Iain Dale 7pm - 10pm
Scaredy fat cats
3 December 2017, 01:12 | Updated: 3 December 2017, 01:20
The financial giant Morgan Stanley is frightened of Jeremy Corbyn.
They said that Uncle Jezza coming to power would be a bigger threat to investors than Brexit.
They think that he would set about changing the way the free-market economy works.
Why would he do a thing like that? We are all doing so well out of it.
And by “well” I mean “badly”.
Multi-national corporations are draining the country of its wealth, decimating traditional, local business and squirreling that wealth away at the centre of legal labyrinths on Pacific islands where the tax man can't get it.
The result is that where little businesses used to pay tax and the money was used to fund the health service and the police, now we find that trillions of pounds are held off-shore where it does no good to anyone except those dozen or so individuals who vie for bragging rights to be the richest person on earth.
Why would a politician elected by the people want to change that?
Corbyn hit back at Morgan Stanley saying that organisations like them are more like gamblers than investors and they are right to regard him as a threat.
He said he wants to transform a rigged economy that profited speculators at the expense of ordinary people.
Ordinary people used to earn about one twentieth the amount that the CEO of the company they worked for made.
That was in the 1960's. Today, CEOs earn not 20 times the average person working for them, they earn almost 400 times that amount.
UK bosses of our biggest companies make in two and a half days what it takes the average worker to earn in a year.
That's the way the free-market economy has worked for the many – not at all.
The result of that, and the tax avoidance that is endemic to corporate culture, is that the police do not have the money to investigate crimes, the NHS is cancelling operations, schools are asking parents to supply books and the council can't keep the street lights on.
The Institute of Fiscal Studies says that we are looking at 50 years of stagnation of living standards since the financial crash caused by the banks.
They produced a report that they say makes grim reading.
Not to the people running the banks it doesn't. They weren't touched by the catastrophe they caused at all. In fact, they prospered. The bumper pay-outs on the top floors of the world’s biggest banks remain unchanged since the crash.
The people who run the big banks made $20m a year before the crash and they are making $20m a year today.
Their remuneration has not been affected at all.
Jeremy Corbyn strikes fear into their hearts because he might rebalance the economy to benefit the many.
Which of his manifesto pledges might concern them the most?
Not the increase in the tax rate for those on over £123,000. If you are earning £20m a year it is unlikely that you will be troubled much by tax.

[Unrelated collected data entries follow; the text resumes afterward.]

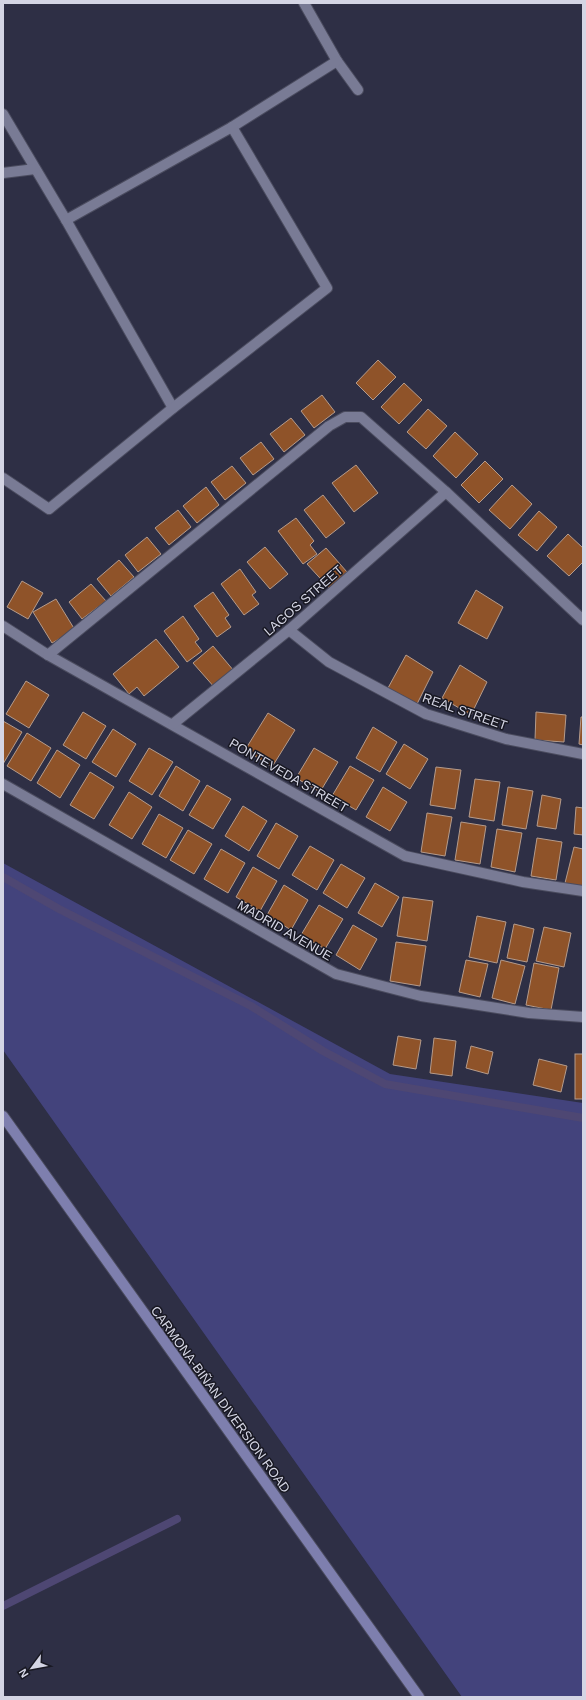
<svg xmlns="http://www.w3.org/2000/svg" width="586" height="1700" viewBox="0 0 586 1700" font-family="Helvetica,sans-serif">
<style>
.green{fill:#43437c}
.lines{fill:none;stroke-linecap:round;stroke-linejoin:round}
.stream{stroke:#4e4773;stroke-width:8}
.building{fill:#8f5329;stroke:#b59b8b}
.minor-casing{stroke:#4b4c5f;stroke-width:12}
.secondary-casing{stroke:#4b4c5f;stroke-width:12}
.minor{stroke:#797b95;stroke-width:10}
.secondary{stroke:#7e7fae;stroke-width:10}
.labels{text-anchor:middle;stroke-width:3;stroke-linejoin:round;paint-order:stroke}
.street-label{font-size:13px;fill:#d4d5e4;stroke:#181822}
</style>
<rect width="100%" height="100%" fill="#2e2f45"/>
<!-- green -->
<polygon class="green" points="3,863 390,1074 583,1103 583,1697 462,1697 3,1050"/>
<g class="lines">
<!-- stream -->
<g class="stream">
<polyline points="3,877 59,909 251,1006 323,1051 385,1084 583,1118"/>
<polyline points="3,1606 177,1519"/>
</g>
</g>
<!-- building -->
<g class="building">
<polygon points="378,360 396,377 373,400 356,383"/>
<polygon points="404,383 422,400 399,424 381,407"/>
<polygon points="322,395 335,412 314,428 301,411"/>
<polygon points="428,409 447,426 426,449 407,432"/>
<polygon points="291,418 305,435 284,452 270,434"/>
<polygon points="455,432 478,454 456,478 433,456"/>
<polygon points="261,442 274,459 253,475 240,458"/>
<polygon points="485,461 503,479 479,503 461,485"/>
<polygon points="356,465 378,493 354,512 332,483"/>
<polygon points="232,466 246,483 225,500 211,482"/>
<polygon points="512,485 532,504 510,529 489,510"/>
<polygon points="206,487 219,505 197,523 183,506"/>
<polygon points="323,495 345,523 326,538 304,510"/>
<polygon points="178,510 191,527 169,545 155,528"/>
<polygon points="539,511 557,527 537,551 518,535"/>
<polygon points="296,518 314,541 310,545 317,554 303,564 278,531"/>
<polygon points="568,534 583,548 583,562 569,576 547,556"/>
<polygon points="147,537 161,554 138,572 125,555"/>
<polygon points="265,547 288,574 270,589 247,562"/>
<polygon points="326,548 347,572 329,588 307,564"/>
<polygon points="119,560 134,577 111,596 97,579"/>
<polygon points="240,569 256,592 252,595 259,604 244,615 221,584"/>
<polygon points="22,581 43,593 28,619 7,607"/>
<polygon points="91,584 106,601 82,619 69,602"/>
<polygon points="476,590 503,607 487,639 458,623"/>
<polygon points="213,592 229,615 225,618 231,627 217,637 194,606"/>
<polygon points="56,599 75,630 52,643 33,612"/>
<polygon points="183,616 199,639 195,642 202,651 187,662 164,631"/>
<polygon points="156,639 179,667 144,696 137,687 129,694 113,674"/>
<polygon points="213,646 234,671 215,688 193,663"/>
<polygon points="406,655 433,672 417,704 388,688"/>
<polygon points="460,665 487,682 471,715 442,698"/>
<polygon points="26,681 49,695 29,728 6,714"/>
<polygon points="83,712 106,726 86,759 63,745"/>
<polygon points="536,712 566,715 564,742 535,740"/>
<polygon points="268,713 295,730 272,767 245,750"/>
<polygon points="581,717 583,717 583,745 579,744"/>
<polygon points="3,721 22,732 3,764"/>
<polygon points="373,727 397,742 380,772 356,758"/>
<polygon points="113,729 136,744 116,777 92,762"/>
<polygon points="27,733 51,748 31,781 7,766"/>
<polygon points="404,744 428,759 410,789 386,774"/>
<polygon points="149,748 173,762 152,795 129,781"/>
<polygon points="314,748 338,762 320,792 296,778"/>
<polygon points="57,750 80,765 60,798 37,783"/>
<polygon points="176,766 200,781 183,811 159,796"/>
<polygon points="350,766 374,780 356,810 332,796"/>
<polygon points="436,767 461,770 455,809 430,805"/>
<polygon points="90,772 114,787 94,819 70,805"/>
<polygon points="475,779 500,782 494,821 469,817"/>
<polygon points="207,785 231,799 213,829 189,815"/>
<polygon points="383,787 407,802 390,831 366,817"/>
<polygon points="508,787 533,791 526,829 502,825"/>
<polygon points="129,792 152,807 132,839 109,825"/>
<polygon points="542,795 561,799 556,829 537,826"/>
<polygon points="243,806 267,821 249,851 225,836"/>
<polygon points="576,807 583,808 583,835 574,834"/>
<polygon points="427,813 452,817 445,856 421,852"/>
<polygon points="159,814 183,828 166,858 142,844"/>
<polygon points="461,822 486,826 480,864 455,860"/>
<polygon points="276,823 298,836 279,869 257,856"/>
<polygon points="497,829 522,833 515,872 491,867"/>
<polygon points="188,830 212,844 194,874 170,860"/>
<polygon points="537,838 562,842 556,880 531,876"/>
<polygon points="310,846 334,860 317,890 292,875"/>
<polygon points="574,847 583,849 583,888 565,883"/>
<polygon points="221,849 245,863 228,893 204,879"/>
<polygon points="341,864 365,878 347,908 323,893"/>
<polygon points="253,867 277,881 260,911 236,897"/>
<polygon points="375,883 399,897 382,927 358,913"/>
<polygon points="284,885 308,900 291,930 267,915"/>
<polygon points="403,897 433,901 427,941 397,936"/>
<polygon points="319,905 343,919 325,949 301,935"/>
<polygon points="477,916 506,922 497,963 469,957"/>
<polygon points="514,924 534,929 527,962 507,958"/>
<polygon points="353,925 377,939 360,970 336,955"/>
<polygon points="544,927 571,933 564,967 536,961"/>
<polygon points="396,942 426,946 420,986 390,981"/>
<polygon points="466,960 488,964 480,997 459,992"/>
<polygon points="501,960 525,966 515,1004 492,998"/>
<polygon points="534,963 559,968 551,1010 526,1005"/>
<polygon points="398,1036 421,1040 416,1069 393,1065"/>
<polygon points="434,1038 456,1041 452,1076 430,1073"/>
<polygon points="471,1046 493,1052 488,1074 466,1068"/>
<rect x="575" y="1054" width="8" height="45"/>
<polygon points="539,1059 567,1066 561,1092 533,1085"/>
</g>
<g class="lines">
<!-- minor casing -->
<g class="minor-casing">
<g id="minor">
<polyline points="304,3 337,61 358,90"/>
<polyline points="3,114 66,220 173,408"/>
<polyline points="3,173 35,169"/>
<polyline points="66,220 232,127 337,61"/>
<polyline points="3,478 49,509 173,408 327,288 232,127"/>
<polyline points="3,626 48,655 405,856 523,882 583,891"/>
<polyline points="289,630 329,662 426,714 506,739 583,754"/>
<polyline points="48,655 329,426 345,417 361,417 446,492 583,620"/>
<polyline points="173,724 289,630 446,492"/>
<polyline points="3,784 336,974 421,996 529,1013 583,1017"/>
</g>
</g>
<!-- secondary casing -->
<g class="secondary-casing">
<polyline id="secondary" points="3,1116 419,1697"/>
</g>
<!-- minor -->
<use href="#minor" class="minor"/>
<!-- secondary -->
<use href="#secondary" class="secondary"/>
</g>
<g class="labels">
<!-- street labels -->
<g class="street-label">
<text transform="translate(303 600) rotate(-41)" y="5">LAGOS STREET</text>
<text transform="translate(465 711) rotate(19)" y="5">REAL STREET</text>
<text transform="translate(289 775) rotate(30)" y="5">PONTEVEDA STREET</text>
<text transform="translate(285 930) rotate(30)" y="5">MADRID AVENUE</text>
<text transform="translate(221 1399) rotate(54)" y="5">CARMONA-BIÑAN DIVERSION ROAD</text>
</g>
</g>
<!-- border -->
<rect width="586" height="1700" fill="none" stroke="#d4d5e4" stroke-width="8"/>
<!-- north arrow -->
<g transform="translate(32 1668) rotate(238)" stroke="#181822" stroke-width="3" paint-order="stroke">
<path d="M0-3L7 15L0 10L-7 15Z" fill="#d4d5e4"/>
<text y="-6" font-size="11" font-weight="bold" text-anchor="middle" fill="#d4d5e4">N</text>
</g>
</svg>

That's what the accounting department is there to help you avoid.
It could be the pledge to prevent businesses that pay their top people over 20 times their average worker from bidding for government accounts.
That work is probably easy money, and the banks hate losing easy money.
The thing they are likely to fear the most is the Robin Hood Tax.
The tax on financial transactions would see 0.5 per cent of the value of bonds and derivatives going to the Treasury, which would raise about £26bn.
That is a lot of money, but to put that into perspective, bankers have given themselves over £100bn in bonuses on top of their gargantuan salaries since the financial crisis first hit.
They are crying foul at the thought of that tax happening because if they give back a proportion of their profits to the people that saved them from their greed and stupidity, it would be less that they could award themselves as bonuses for a job well done.
I would imagine that frightens them more than anything.